The Dissertation That Thought It Was a Book

I have been rereading a (relatively) recent article in The Chronicle, “From Dissertation to Book” by Leonard Cassuto. The title alone should be an alert to my avenue of thinking as I finish up my current article-in-progress and contemplate the next project: THE book. I have received a lot of advice in the last few years about what to do when I reach this stage – how to think, how to approach it, how to revise, how to reconsider…how to go a little crazy.

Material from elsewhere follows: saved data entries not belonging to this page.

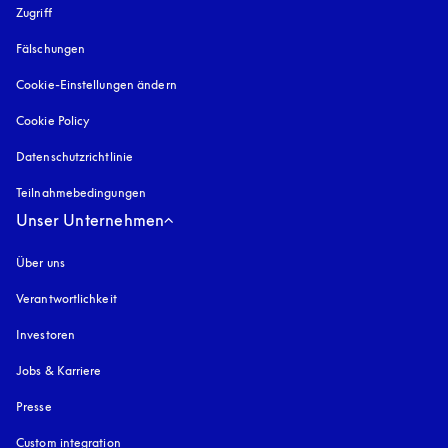
Zugriff
öffnet sich in einem neuen Tab
Fälschungen
öffnet sich in einem neuen Tab
Cookie-Einstellungen ändern
Cookie Policy
öffnet sich in einem neuen Tab
Datenschutzrichtlinie
öffnet sich in einem neuen Tab
Teilnahmebedingungen
Unser Unternehmen
Über uns
Verantwortlichkeit
Investoren
Jobs & Karriere
Presse
Custom integration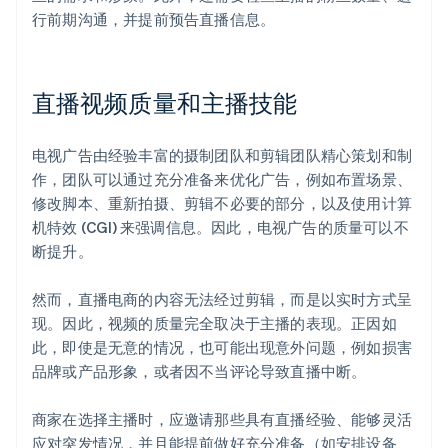
行前期沟通，并提前预告直播信息。
直播视频质量和主播技能
电视广告由经验丰富的摄制团队和剪辑团队精心策划和制
作，团队可以通过充分准备来优化广告，例如布置场景、
修改脚本、重新拍摄、剪辑不必要的部分，以及使用计算
机特效 (CGI) 来强调信息。因此，电视广告的质量可以不
断提升。
然而，直播电商的内容无法经过剪辑，而是以实时方式呈
现。因此，视频的质量完全取决于主播的表现。正因如
此，即使是无意的情况，也可能出现意外问题，例如损害
品牌或产品形象，或者因不当评论导致直播中断。
商家在选择主播时，应邀请那些具有直播经验、能够灵活
应对突发情况，并且能提前做好充分准备（如安排设备、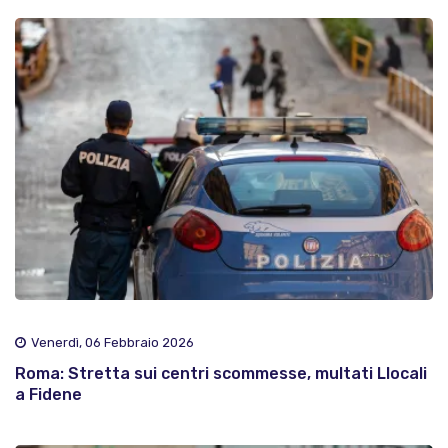
Venerdì, 06 Febbraio 2026
Roma: Stretta sui centri scommesse, multati Llocali
a Fidene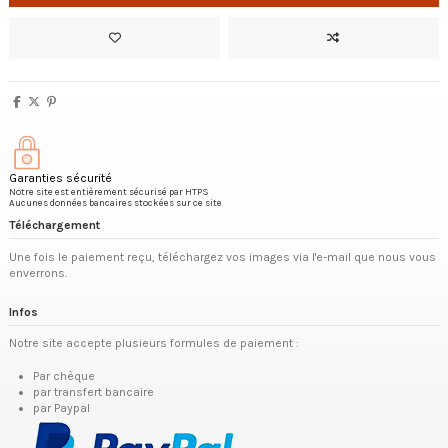
Garanties sécurité
Notre site est entièrement sécurisé par HTPS
Aucunes données bancaires stockées sur ce site
Téléchargement
Une fois le paiement reçu, téléchargez vos images via l'e-mail que nous vous
enverrons.
Infos
Notre site accepte plusieurs formules de paiement :
Par chèque
par transfert bancaire
par Paypal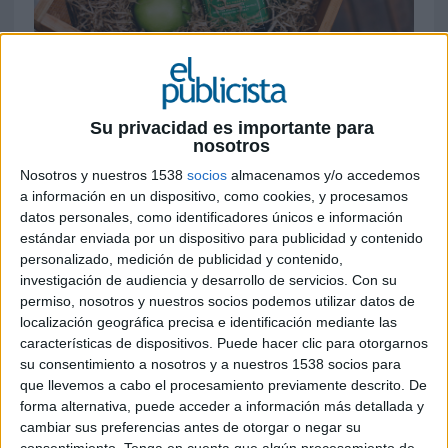
11 DE JUNIO DE 2021
Como nueva propuesta al auge de las
Su privacidad es importante para
nosotros
bebidas de sabores, que han ganado una
cuota del 24,9% sobre el total de
Nosotros y nuestros 1538
socios
almacenamos y/o accedemos
espirituosos, Jack Daniel’s Apple es la última
a información en un dispositivo, como cookies, y procesamos
incorporación en la categoría de sabores de
datos personales, como identificadores únicos e información
la marca junto con Jack Daniel’s Fire y Jack
estándar enviada por un dispositivo para publicidad y contenido
personalizado, medición de publicidad y contenido,
Daniel’s Honey
investigación de audiencia y desarrollo de servicios.
Con su
permiso, nosotros y nuestros socios podemos utilizar datos de
Con la llegada del verano la marca presenta Jack
localización geográfica precisa e identificación mediante las
Daniel’s Tennessee Apple de 35% Vol., un
características de dispositivos. Puede hacer clic para otorgarnos
producto que mezcla el carácter único de Jack
su consentimiento a nosotros y a nuestros 1538 socios para
Daniel’s Tennessee Whiskey con un fresco y
que llevemos a cabo el procesamiento previamente descrito. De
delicioso sabor de manzana verde. Su versatilidad
forma alternativa, puede acceder a información más detallada y
y su aroma en fusión con el del característico de
cambiar sus preferencias antes de otorgar o negar su
Old No. 7 de caramelo, roble y especias suaves, lo
consentimiento.
Tenga en cuenta que algún procesamiento de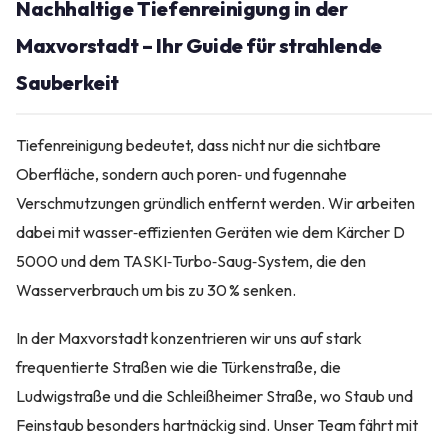
Nachhaltige Tiefenreinigung in der
Maxvorstadt – Ihr Guide für strahlende
Sauberkeit
Tiefenreinigung bedeutet, dass nicht nur die sichtbare
Oberfläche, sondern auch poren‑ und fugennahe
Verschmutzungen gründlich entfernt werden. Wir arbeiten
dabei mit wasser‑effizienten Geräten wie dem Kärcher D
5000 und dem TASKI‑Turbo‑Saug‑System, die den
Wasserverbrauch um bis zu 30 % senken.
In der Maxvorstadt konzentrieren wir uns auf stark
frequentierte Straßen wie die Türkenstraße, die
Ludwigstraße und die Schleißheimer Straße, wo Staub und
Feinstaub besonders hartnäckig sind. Unser Team fährt mit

As I contemplate getting started, I recall the feeling I had when I passed my exams and I was faced with the task that had loomed on the horizon since the beginning of graduate school (actually, the beginning of undergrad): writing the dissertation. It was a combination of excitement, nerves, and a delicious sense of being overwhelmed (What can I say? I’ve always found enjoyment in the oddest things.). Overall, though, there was that conviction that IT WAS TIME.

I can’t say that I am to that point yet with THE book, but it is right around the corner. It has been a little over a year since I finished up the dissertation, and, while I have been working up a section of it for my article, I have, at the emphatic advice of my advisor and everyone else with an opinion on the matter, largely ignored it. A copy is sitting in my living room in a place of honor, more as a reality check that, yes, indeed, I did get my degree and I did take the next step in my life, rather than anything else.

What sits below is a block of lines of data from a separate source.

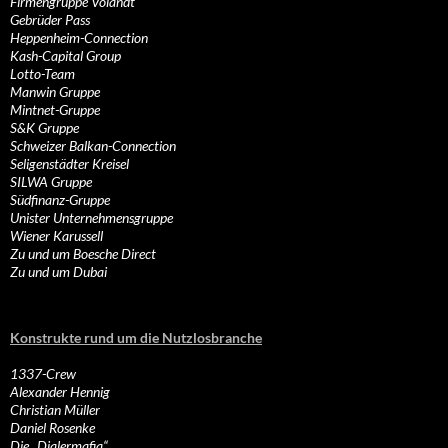
Firmengruppe Volandt
Gebrüder Pass
Heppenheim-Connection
Kash-Capital Group
Lotto-Team
Manwin Gruppe
Mintnet-Gruppe
S&K Gruppe
Schweizer Balkan-Connection
Seligenstädter Kreisel
SILWA Gruppe
Südfinanz-Gruppe
Unister Unternehmensgruppe
Wiener Karussell
Zu und um Boesche Direct
Zu und um Dubai
Konstrukte rund um die Nutzlosbranche
1337-Crew
Alexander Hennig
Christian Müller
Daniel Rosenke
Die „Dialermafia“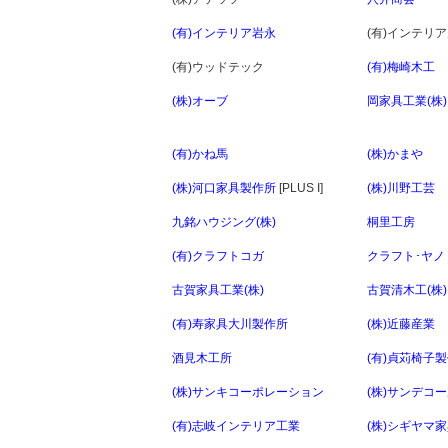
(有)インテリア岩永
(有)インテリ
(有)ウッドテック
(有)梅崎木工
(株)オーブ
岡家具工業(株)
(有)かね馬
(株)かまや
(株)河口家具製作所
[PLUS I]
(株)川野工芸
九銘ハウジング(株)
桐里工房
(有)クラフトコガ
クラフト･ヤノ
古賀家具工業(株)
古賀清木工(株)
(有)寿家具大川製作所
(株)近藤産業
酒見木工所
(有)貞苅椅子
(株)サンキコーポレーション
(株)サンデコ
(有)志岐インテリア工業
(株)シギヤマ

The first realization, as it was with the dissertation, is that I have never attempted anything like this. I suppose, now, there is the fact that I have completed a book-length project. Experience, right? While I assume it will help to have some familiarity with the process of sustaining an argument for over 200 pages, writing a book is a different animal – I say with the certainty of hearsay and intuition.

So the considerations. Someone has to want to read what I write, which is very different from the dusty tomes of academic dissertations. I am lucky in that my research topics – memory and confession – are perennially popular subjects. When in doubt, simply invoke Mary Carruthers – voilà, instant credibility and lineage. Still, I will have to reconsider what it is about my research that might be of interest to others.

Organization. The overarching thread of my dissertation makes sense to me and it seemed to make sense to my committee. I wonder now, however, if the organization is appropriate for a book. Is it so much organized by cohesive chapters or is it rather on the order of an outline? If the latter, then I need to rethink a structure that is easier to follow, especially as I engage a plethora of texts. To a book audience, it might resemble a leviathan, tentacles escaping here and yon with no discernible purpose. My instincts tell me I need to simplify the structure, decide on a more direct focus. Easier said than done.

Let it go. This will perhaps be the most difficult task for me. Parts of the dissertation are going to be jettisoned. I doubt I am the only one who feels an emotional attachment to keeping my work untouched and intact. Deciding to axe certain parts in favor of expanding on others will be tantamount to cutting off a limb. Still, it must be done. There are certain sections which will not fit an altered focus. If I am honest, perhaps they did not need to be included in the first place. Hindsight is 20/20 after all.

Was I wrong? If abandoning certain sections is the most difficult task, then this question raises the most daunting fear. What if, in looking back, I change my mind? Wonder what on earth was I thinking when I came up with certain readings? I don’t have a problem with deciding I was wrong, but the experience is going to be depressing nonetheless!

In a companion piece to The Chronicle article mentioned above, “It’s a Dissertation, Not a  Book,” Cassuto states, “I now encourage graduate students to seek book publication only when their dissertations actually have the makings of a book.” How do you make that decision? I know I have a book-length project – now it remains to be seen if it has what it takes to be a book. I’m sure it would appreciate any cheerleading anyone can muster. Maybe I’ll write a children’s story: “The Dissertation That Thought It Was a Book.”

Hmmm…despite the challenges, now I’m getting excited. The TIME is approaching faster than I thought.



Filed under Professional stuff

2 responses to “The Dissertation That Thought It Was a Book

  1. PRT

    I look forward to hearing about your adventures as you navigate these waters–I’m filled with trepidation over turning the diss into a book, and I’m not even done with the diss yet!

  2. Hey Kisha,

    Really glad to hear that you’re starting to do this thinking seriously, and mainly wanted to say to keep me posted and feel free to run specific questions or decisions or ideas or etc. by me at any point.

    But my other main thought right now is just to agree that a streamlined and very focused structure/argument is to my mind a real key. More and more academic publishers are not willing to publish things that feel like dissertations or even (in my experience) like monographs, sets of interesting chapters or focal points within a theme or a set of authors/texts or the like. I have found that they’re really looking, at the proposal stage and at the manuscript stage, for that clear and coherent and strong main idea and main structure, that sense of what this book is and why someone will want to read it and why they should want to publish it. So I’d say developing that is definitely the most important next step, and then finding ways to frame it explicitly in an Intro, the opening of chapters, etc.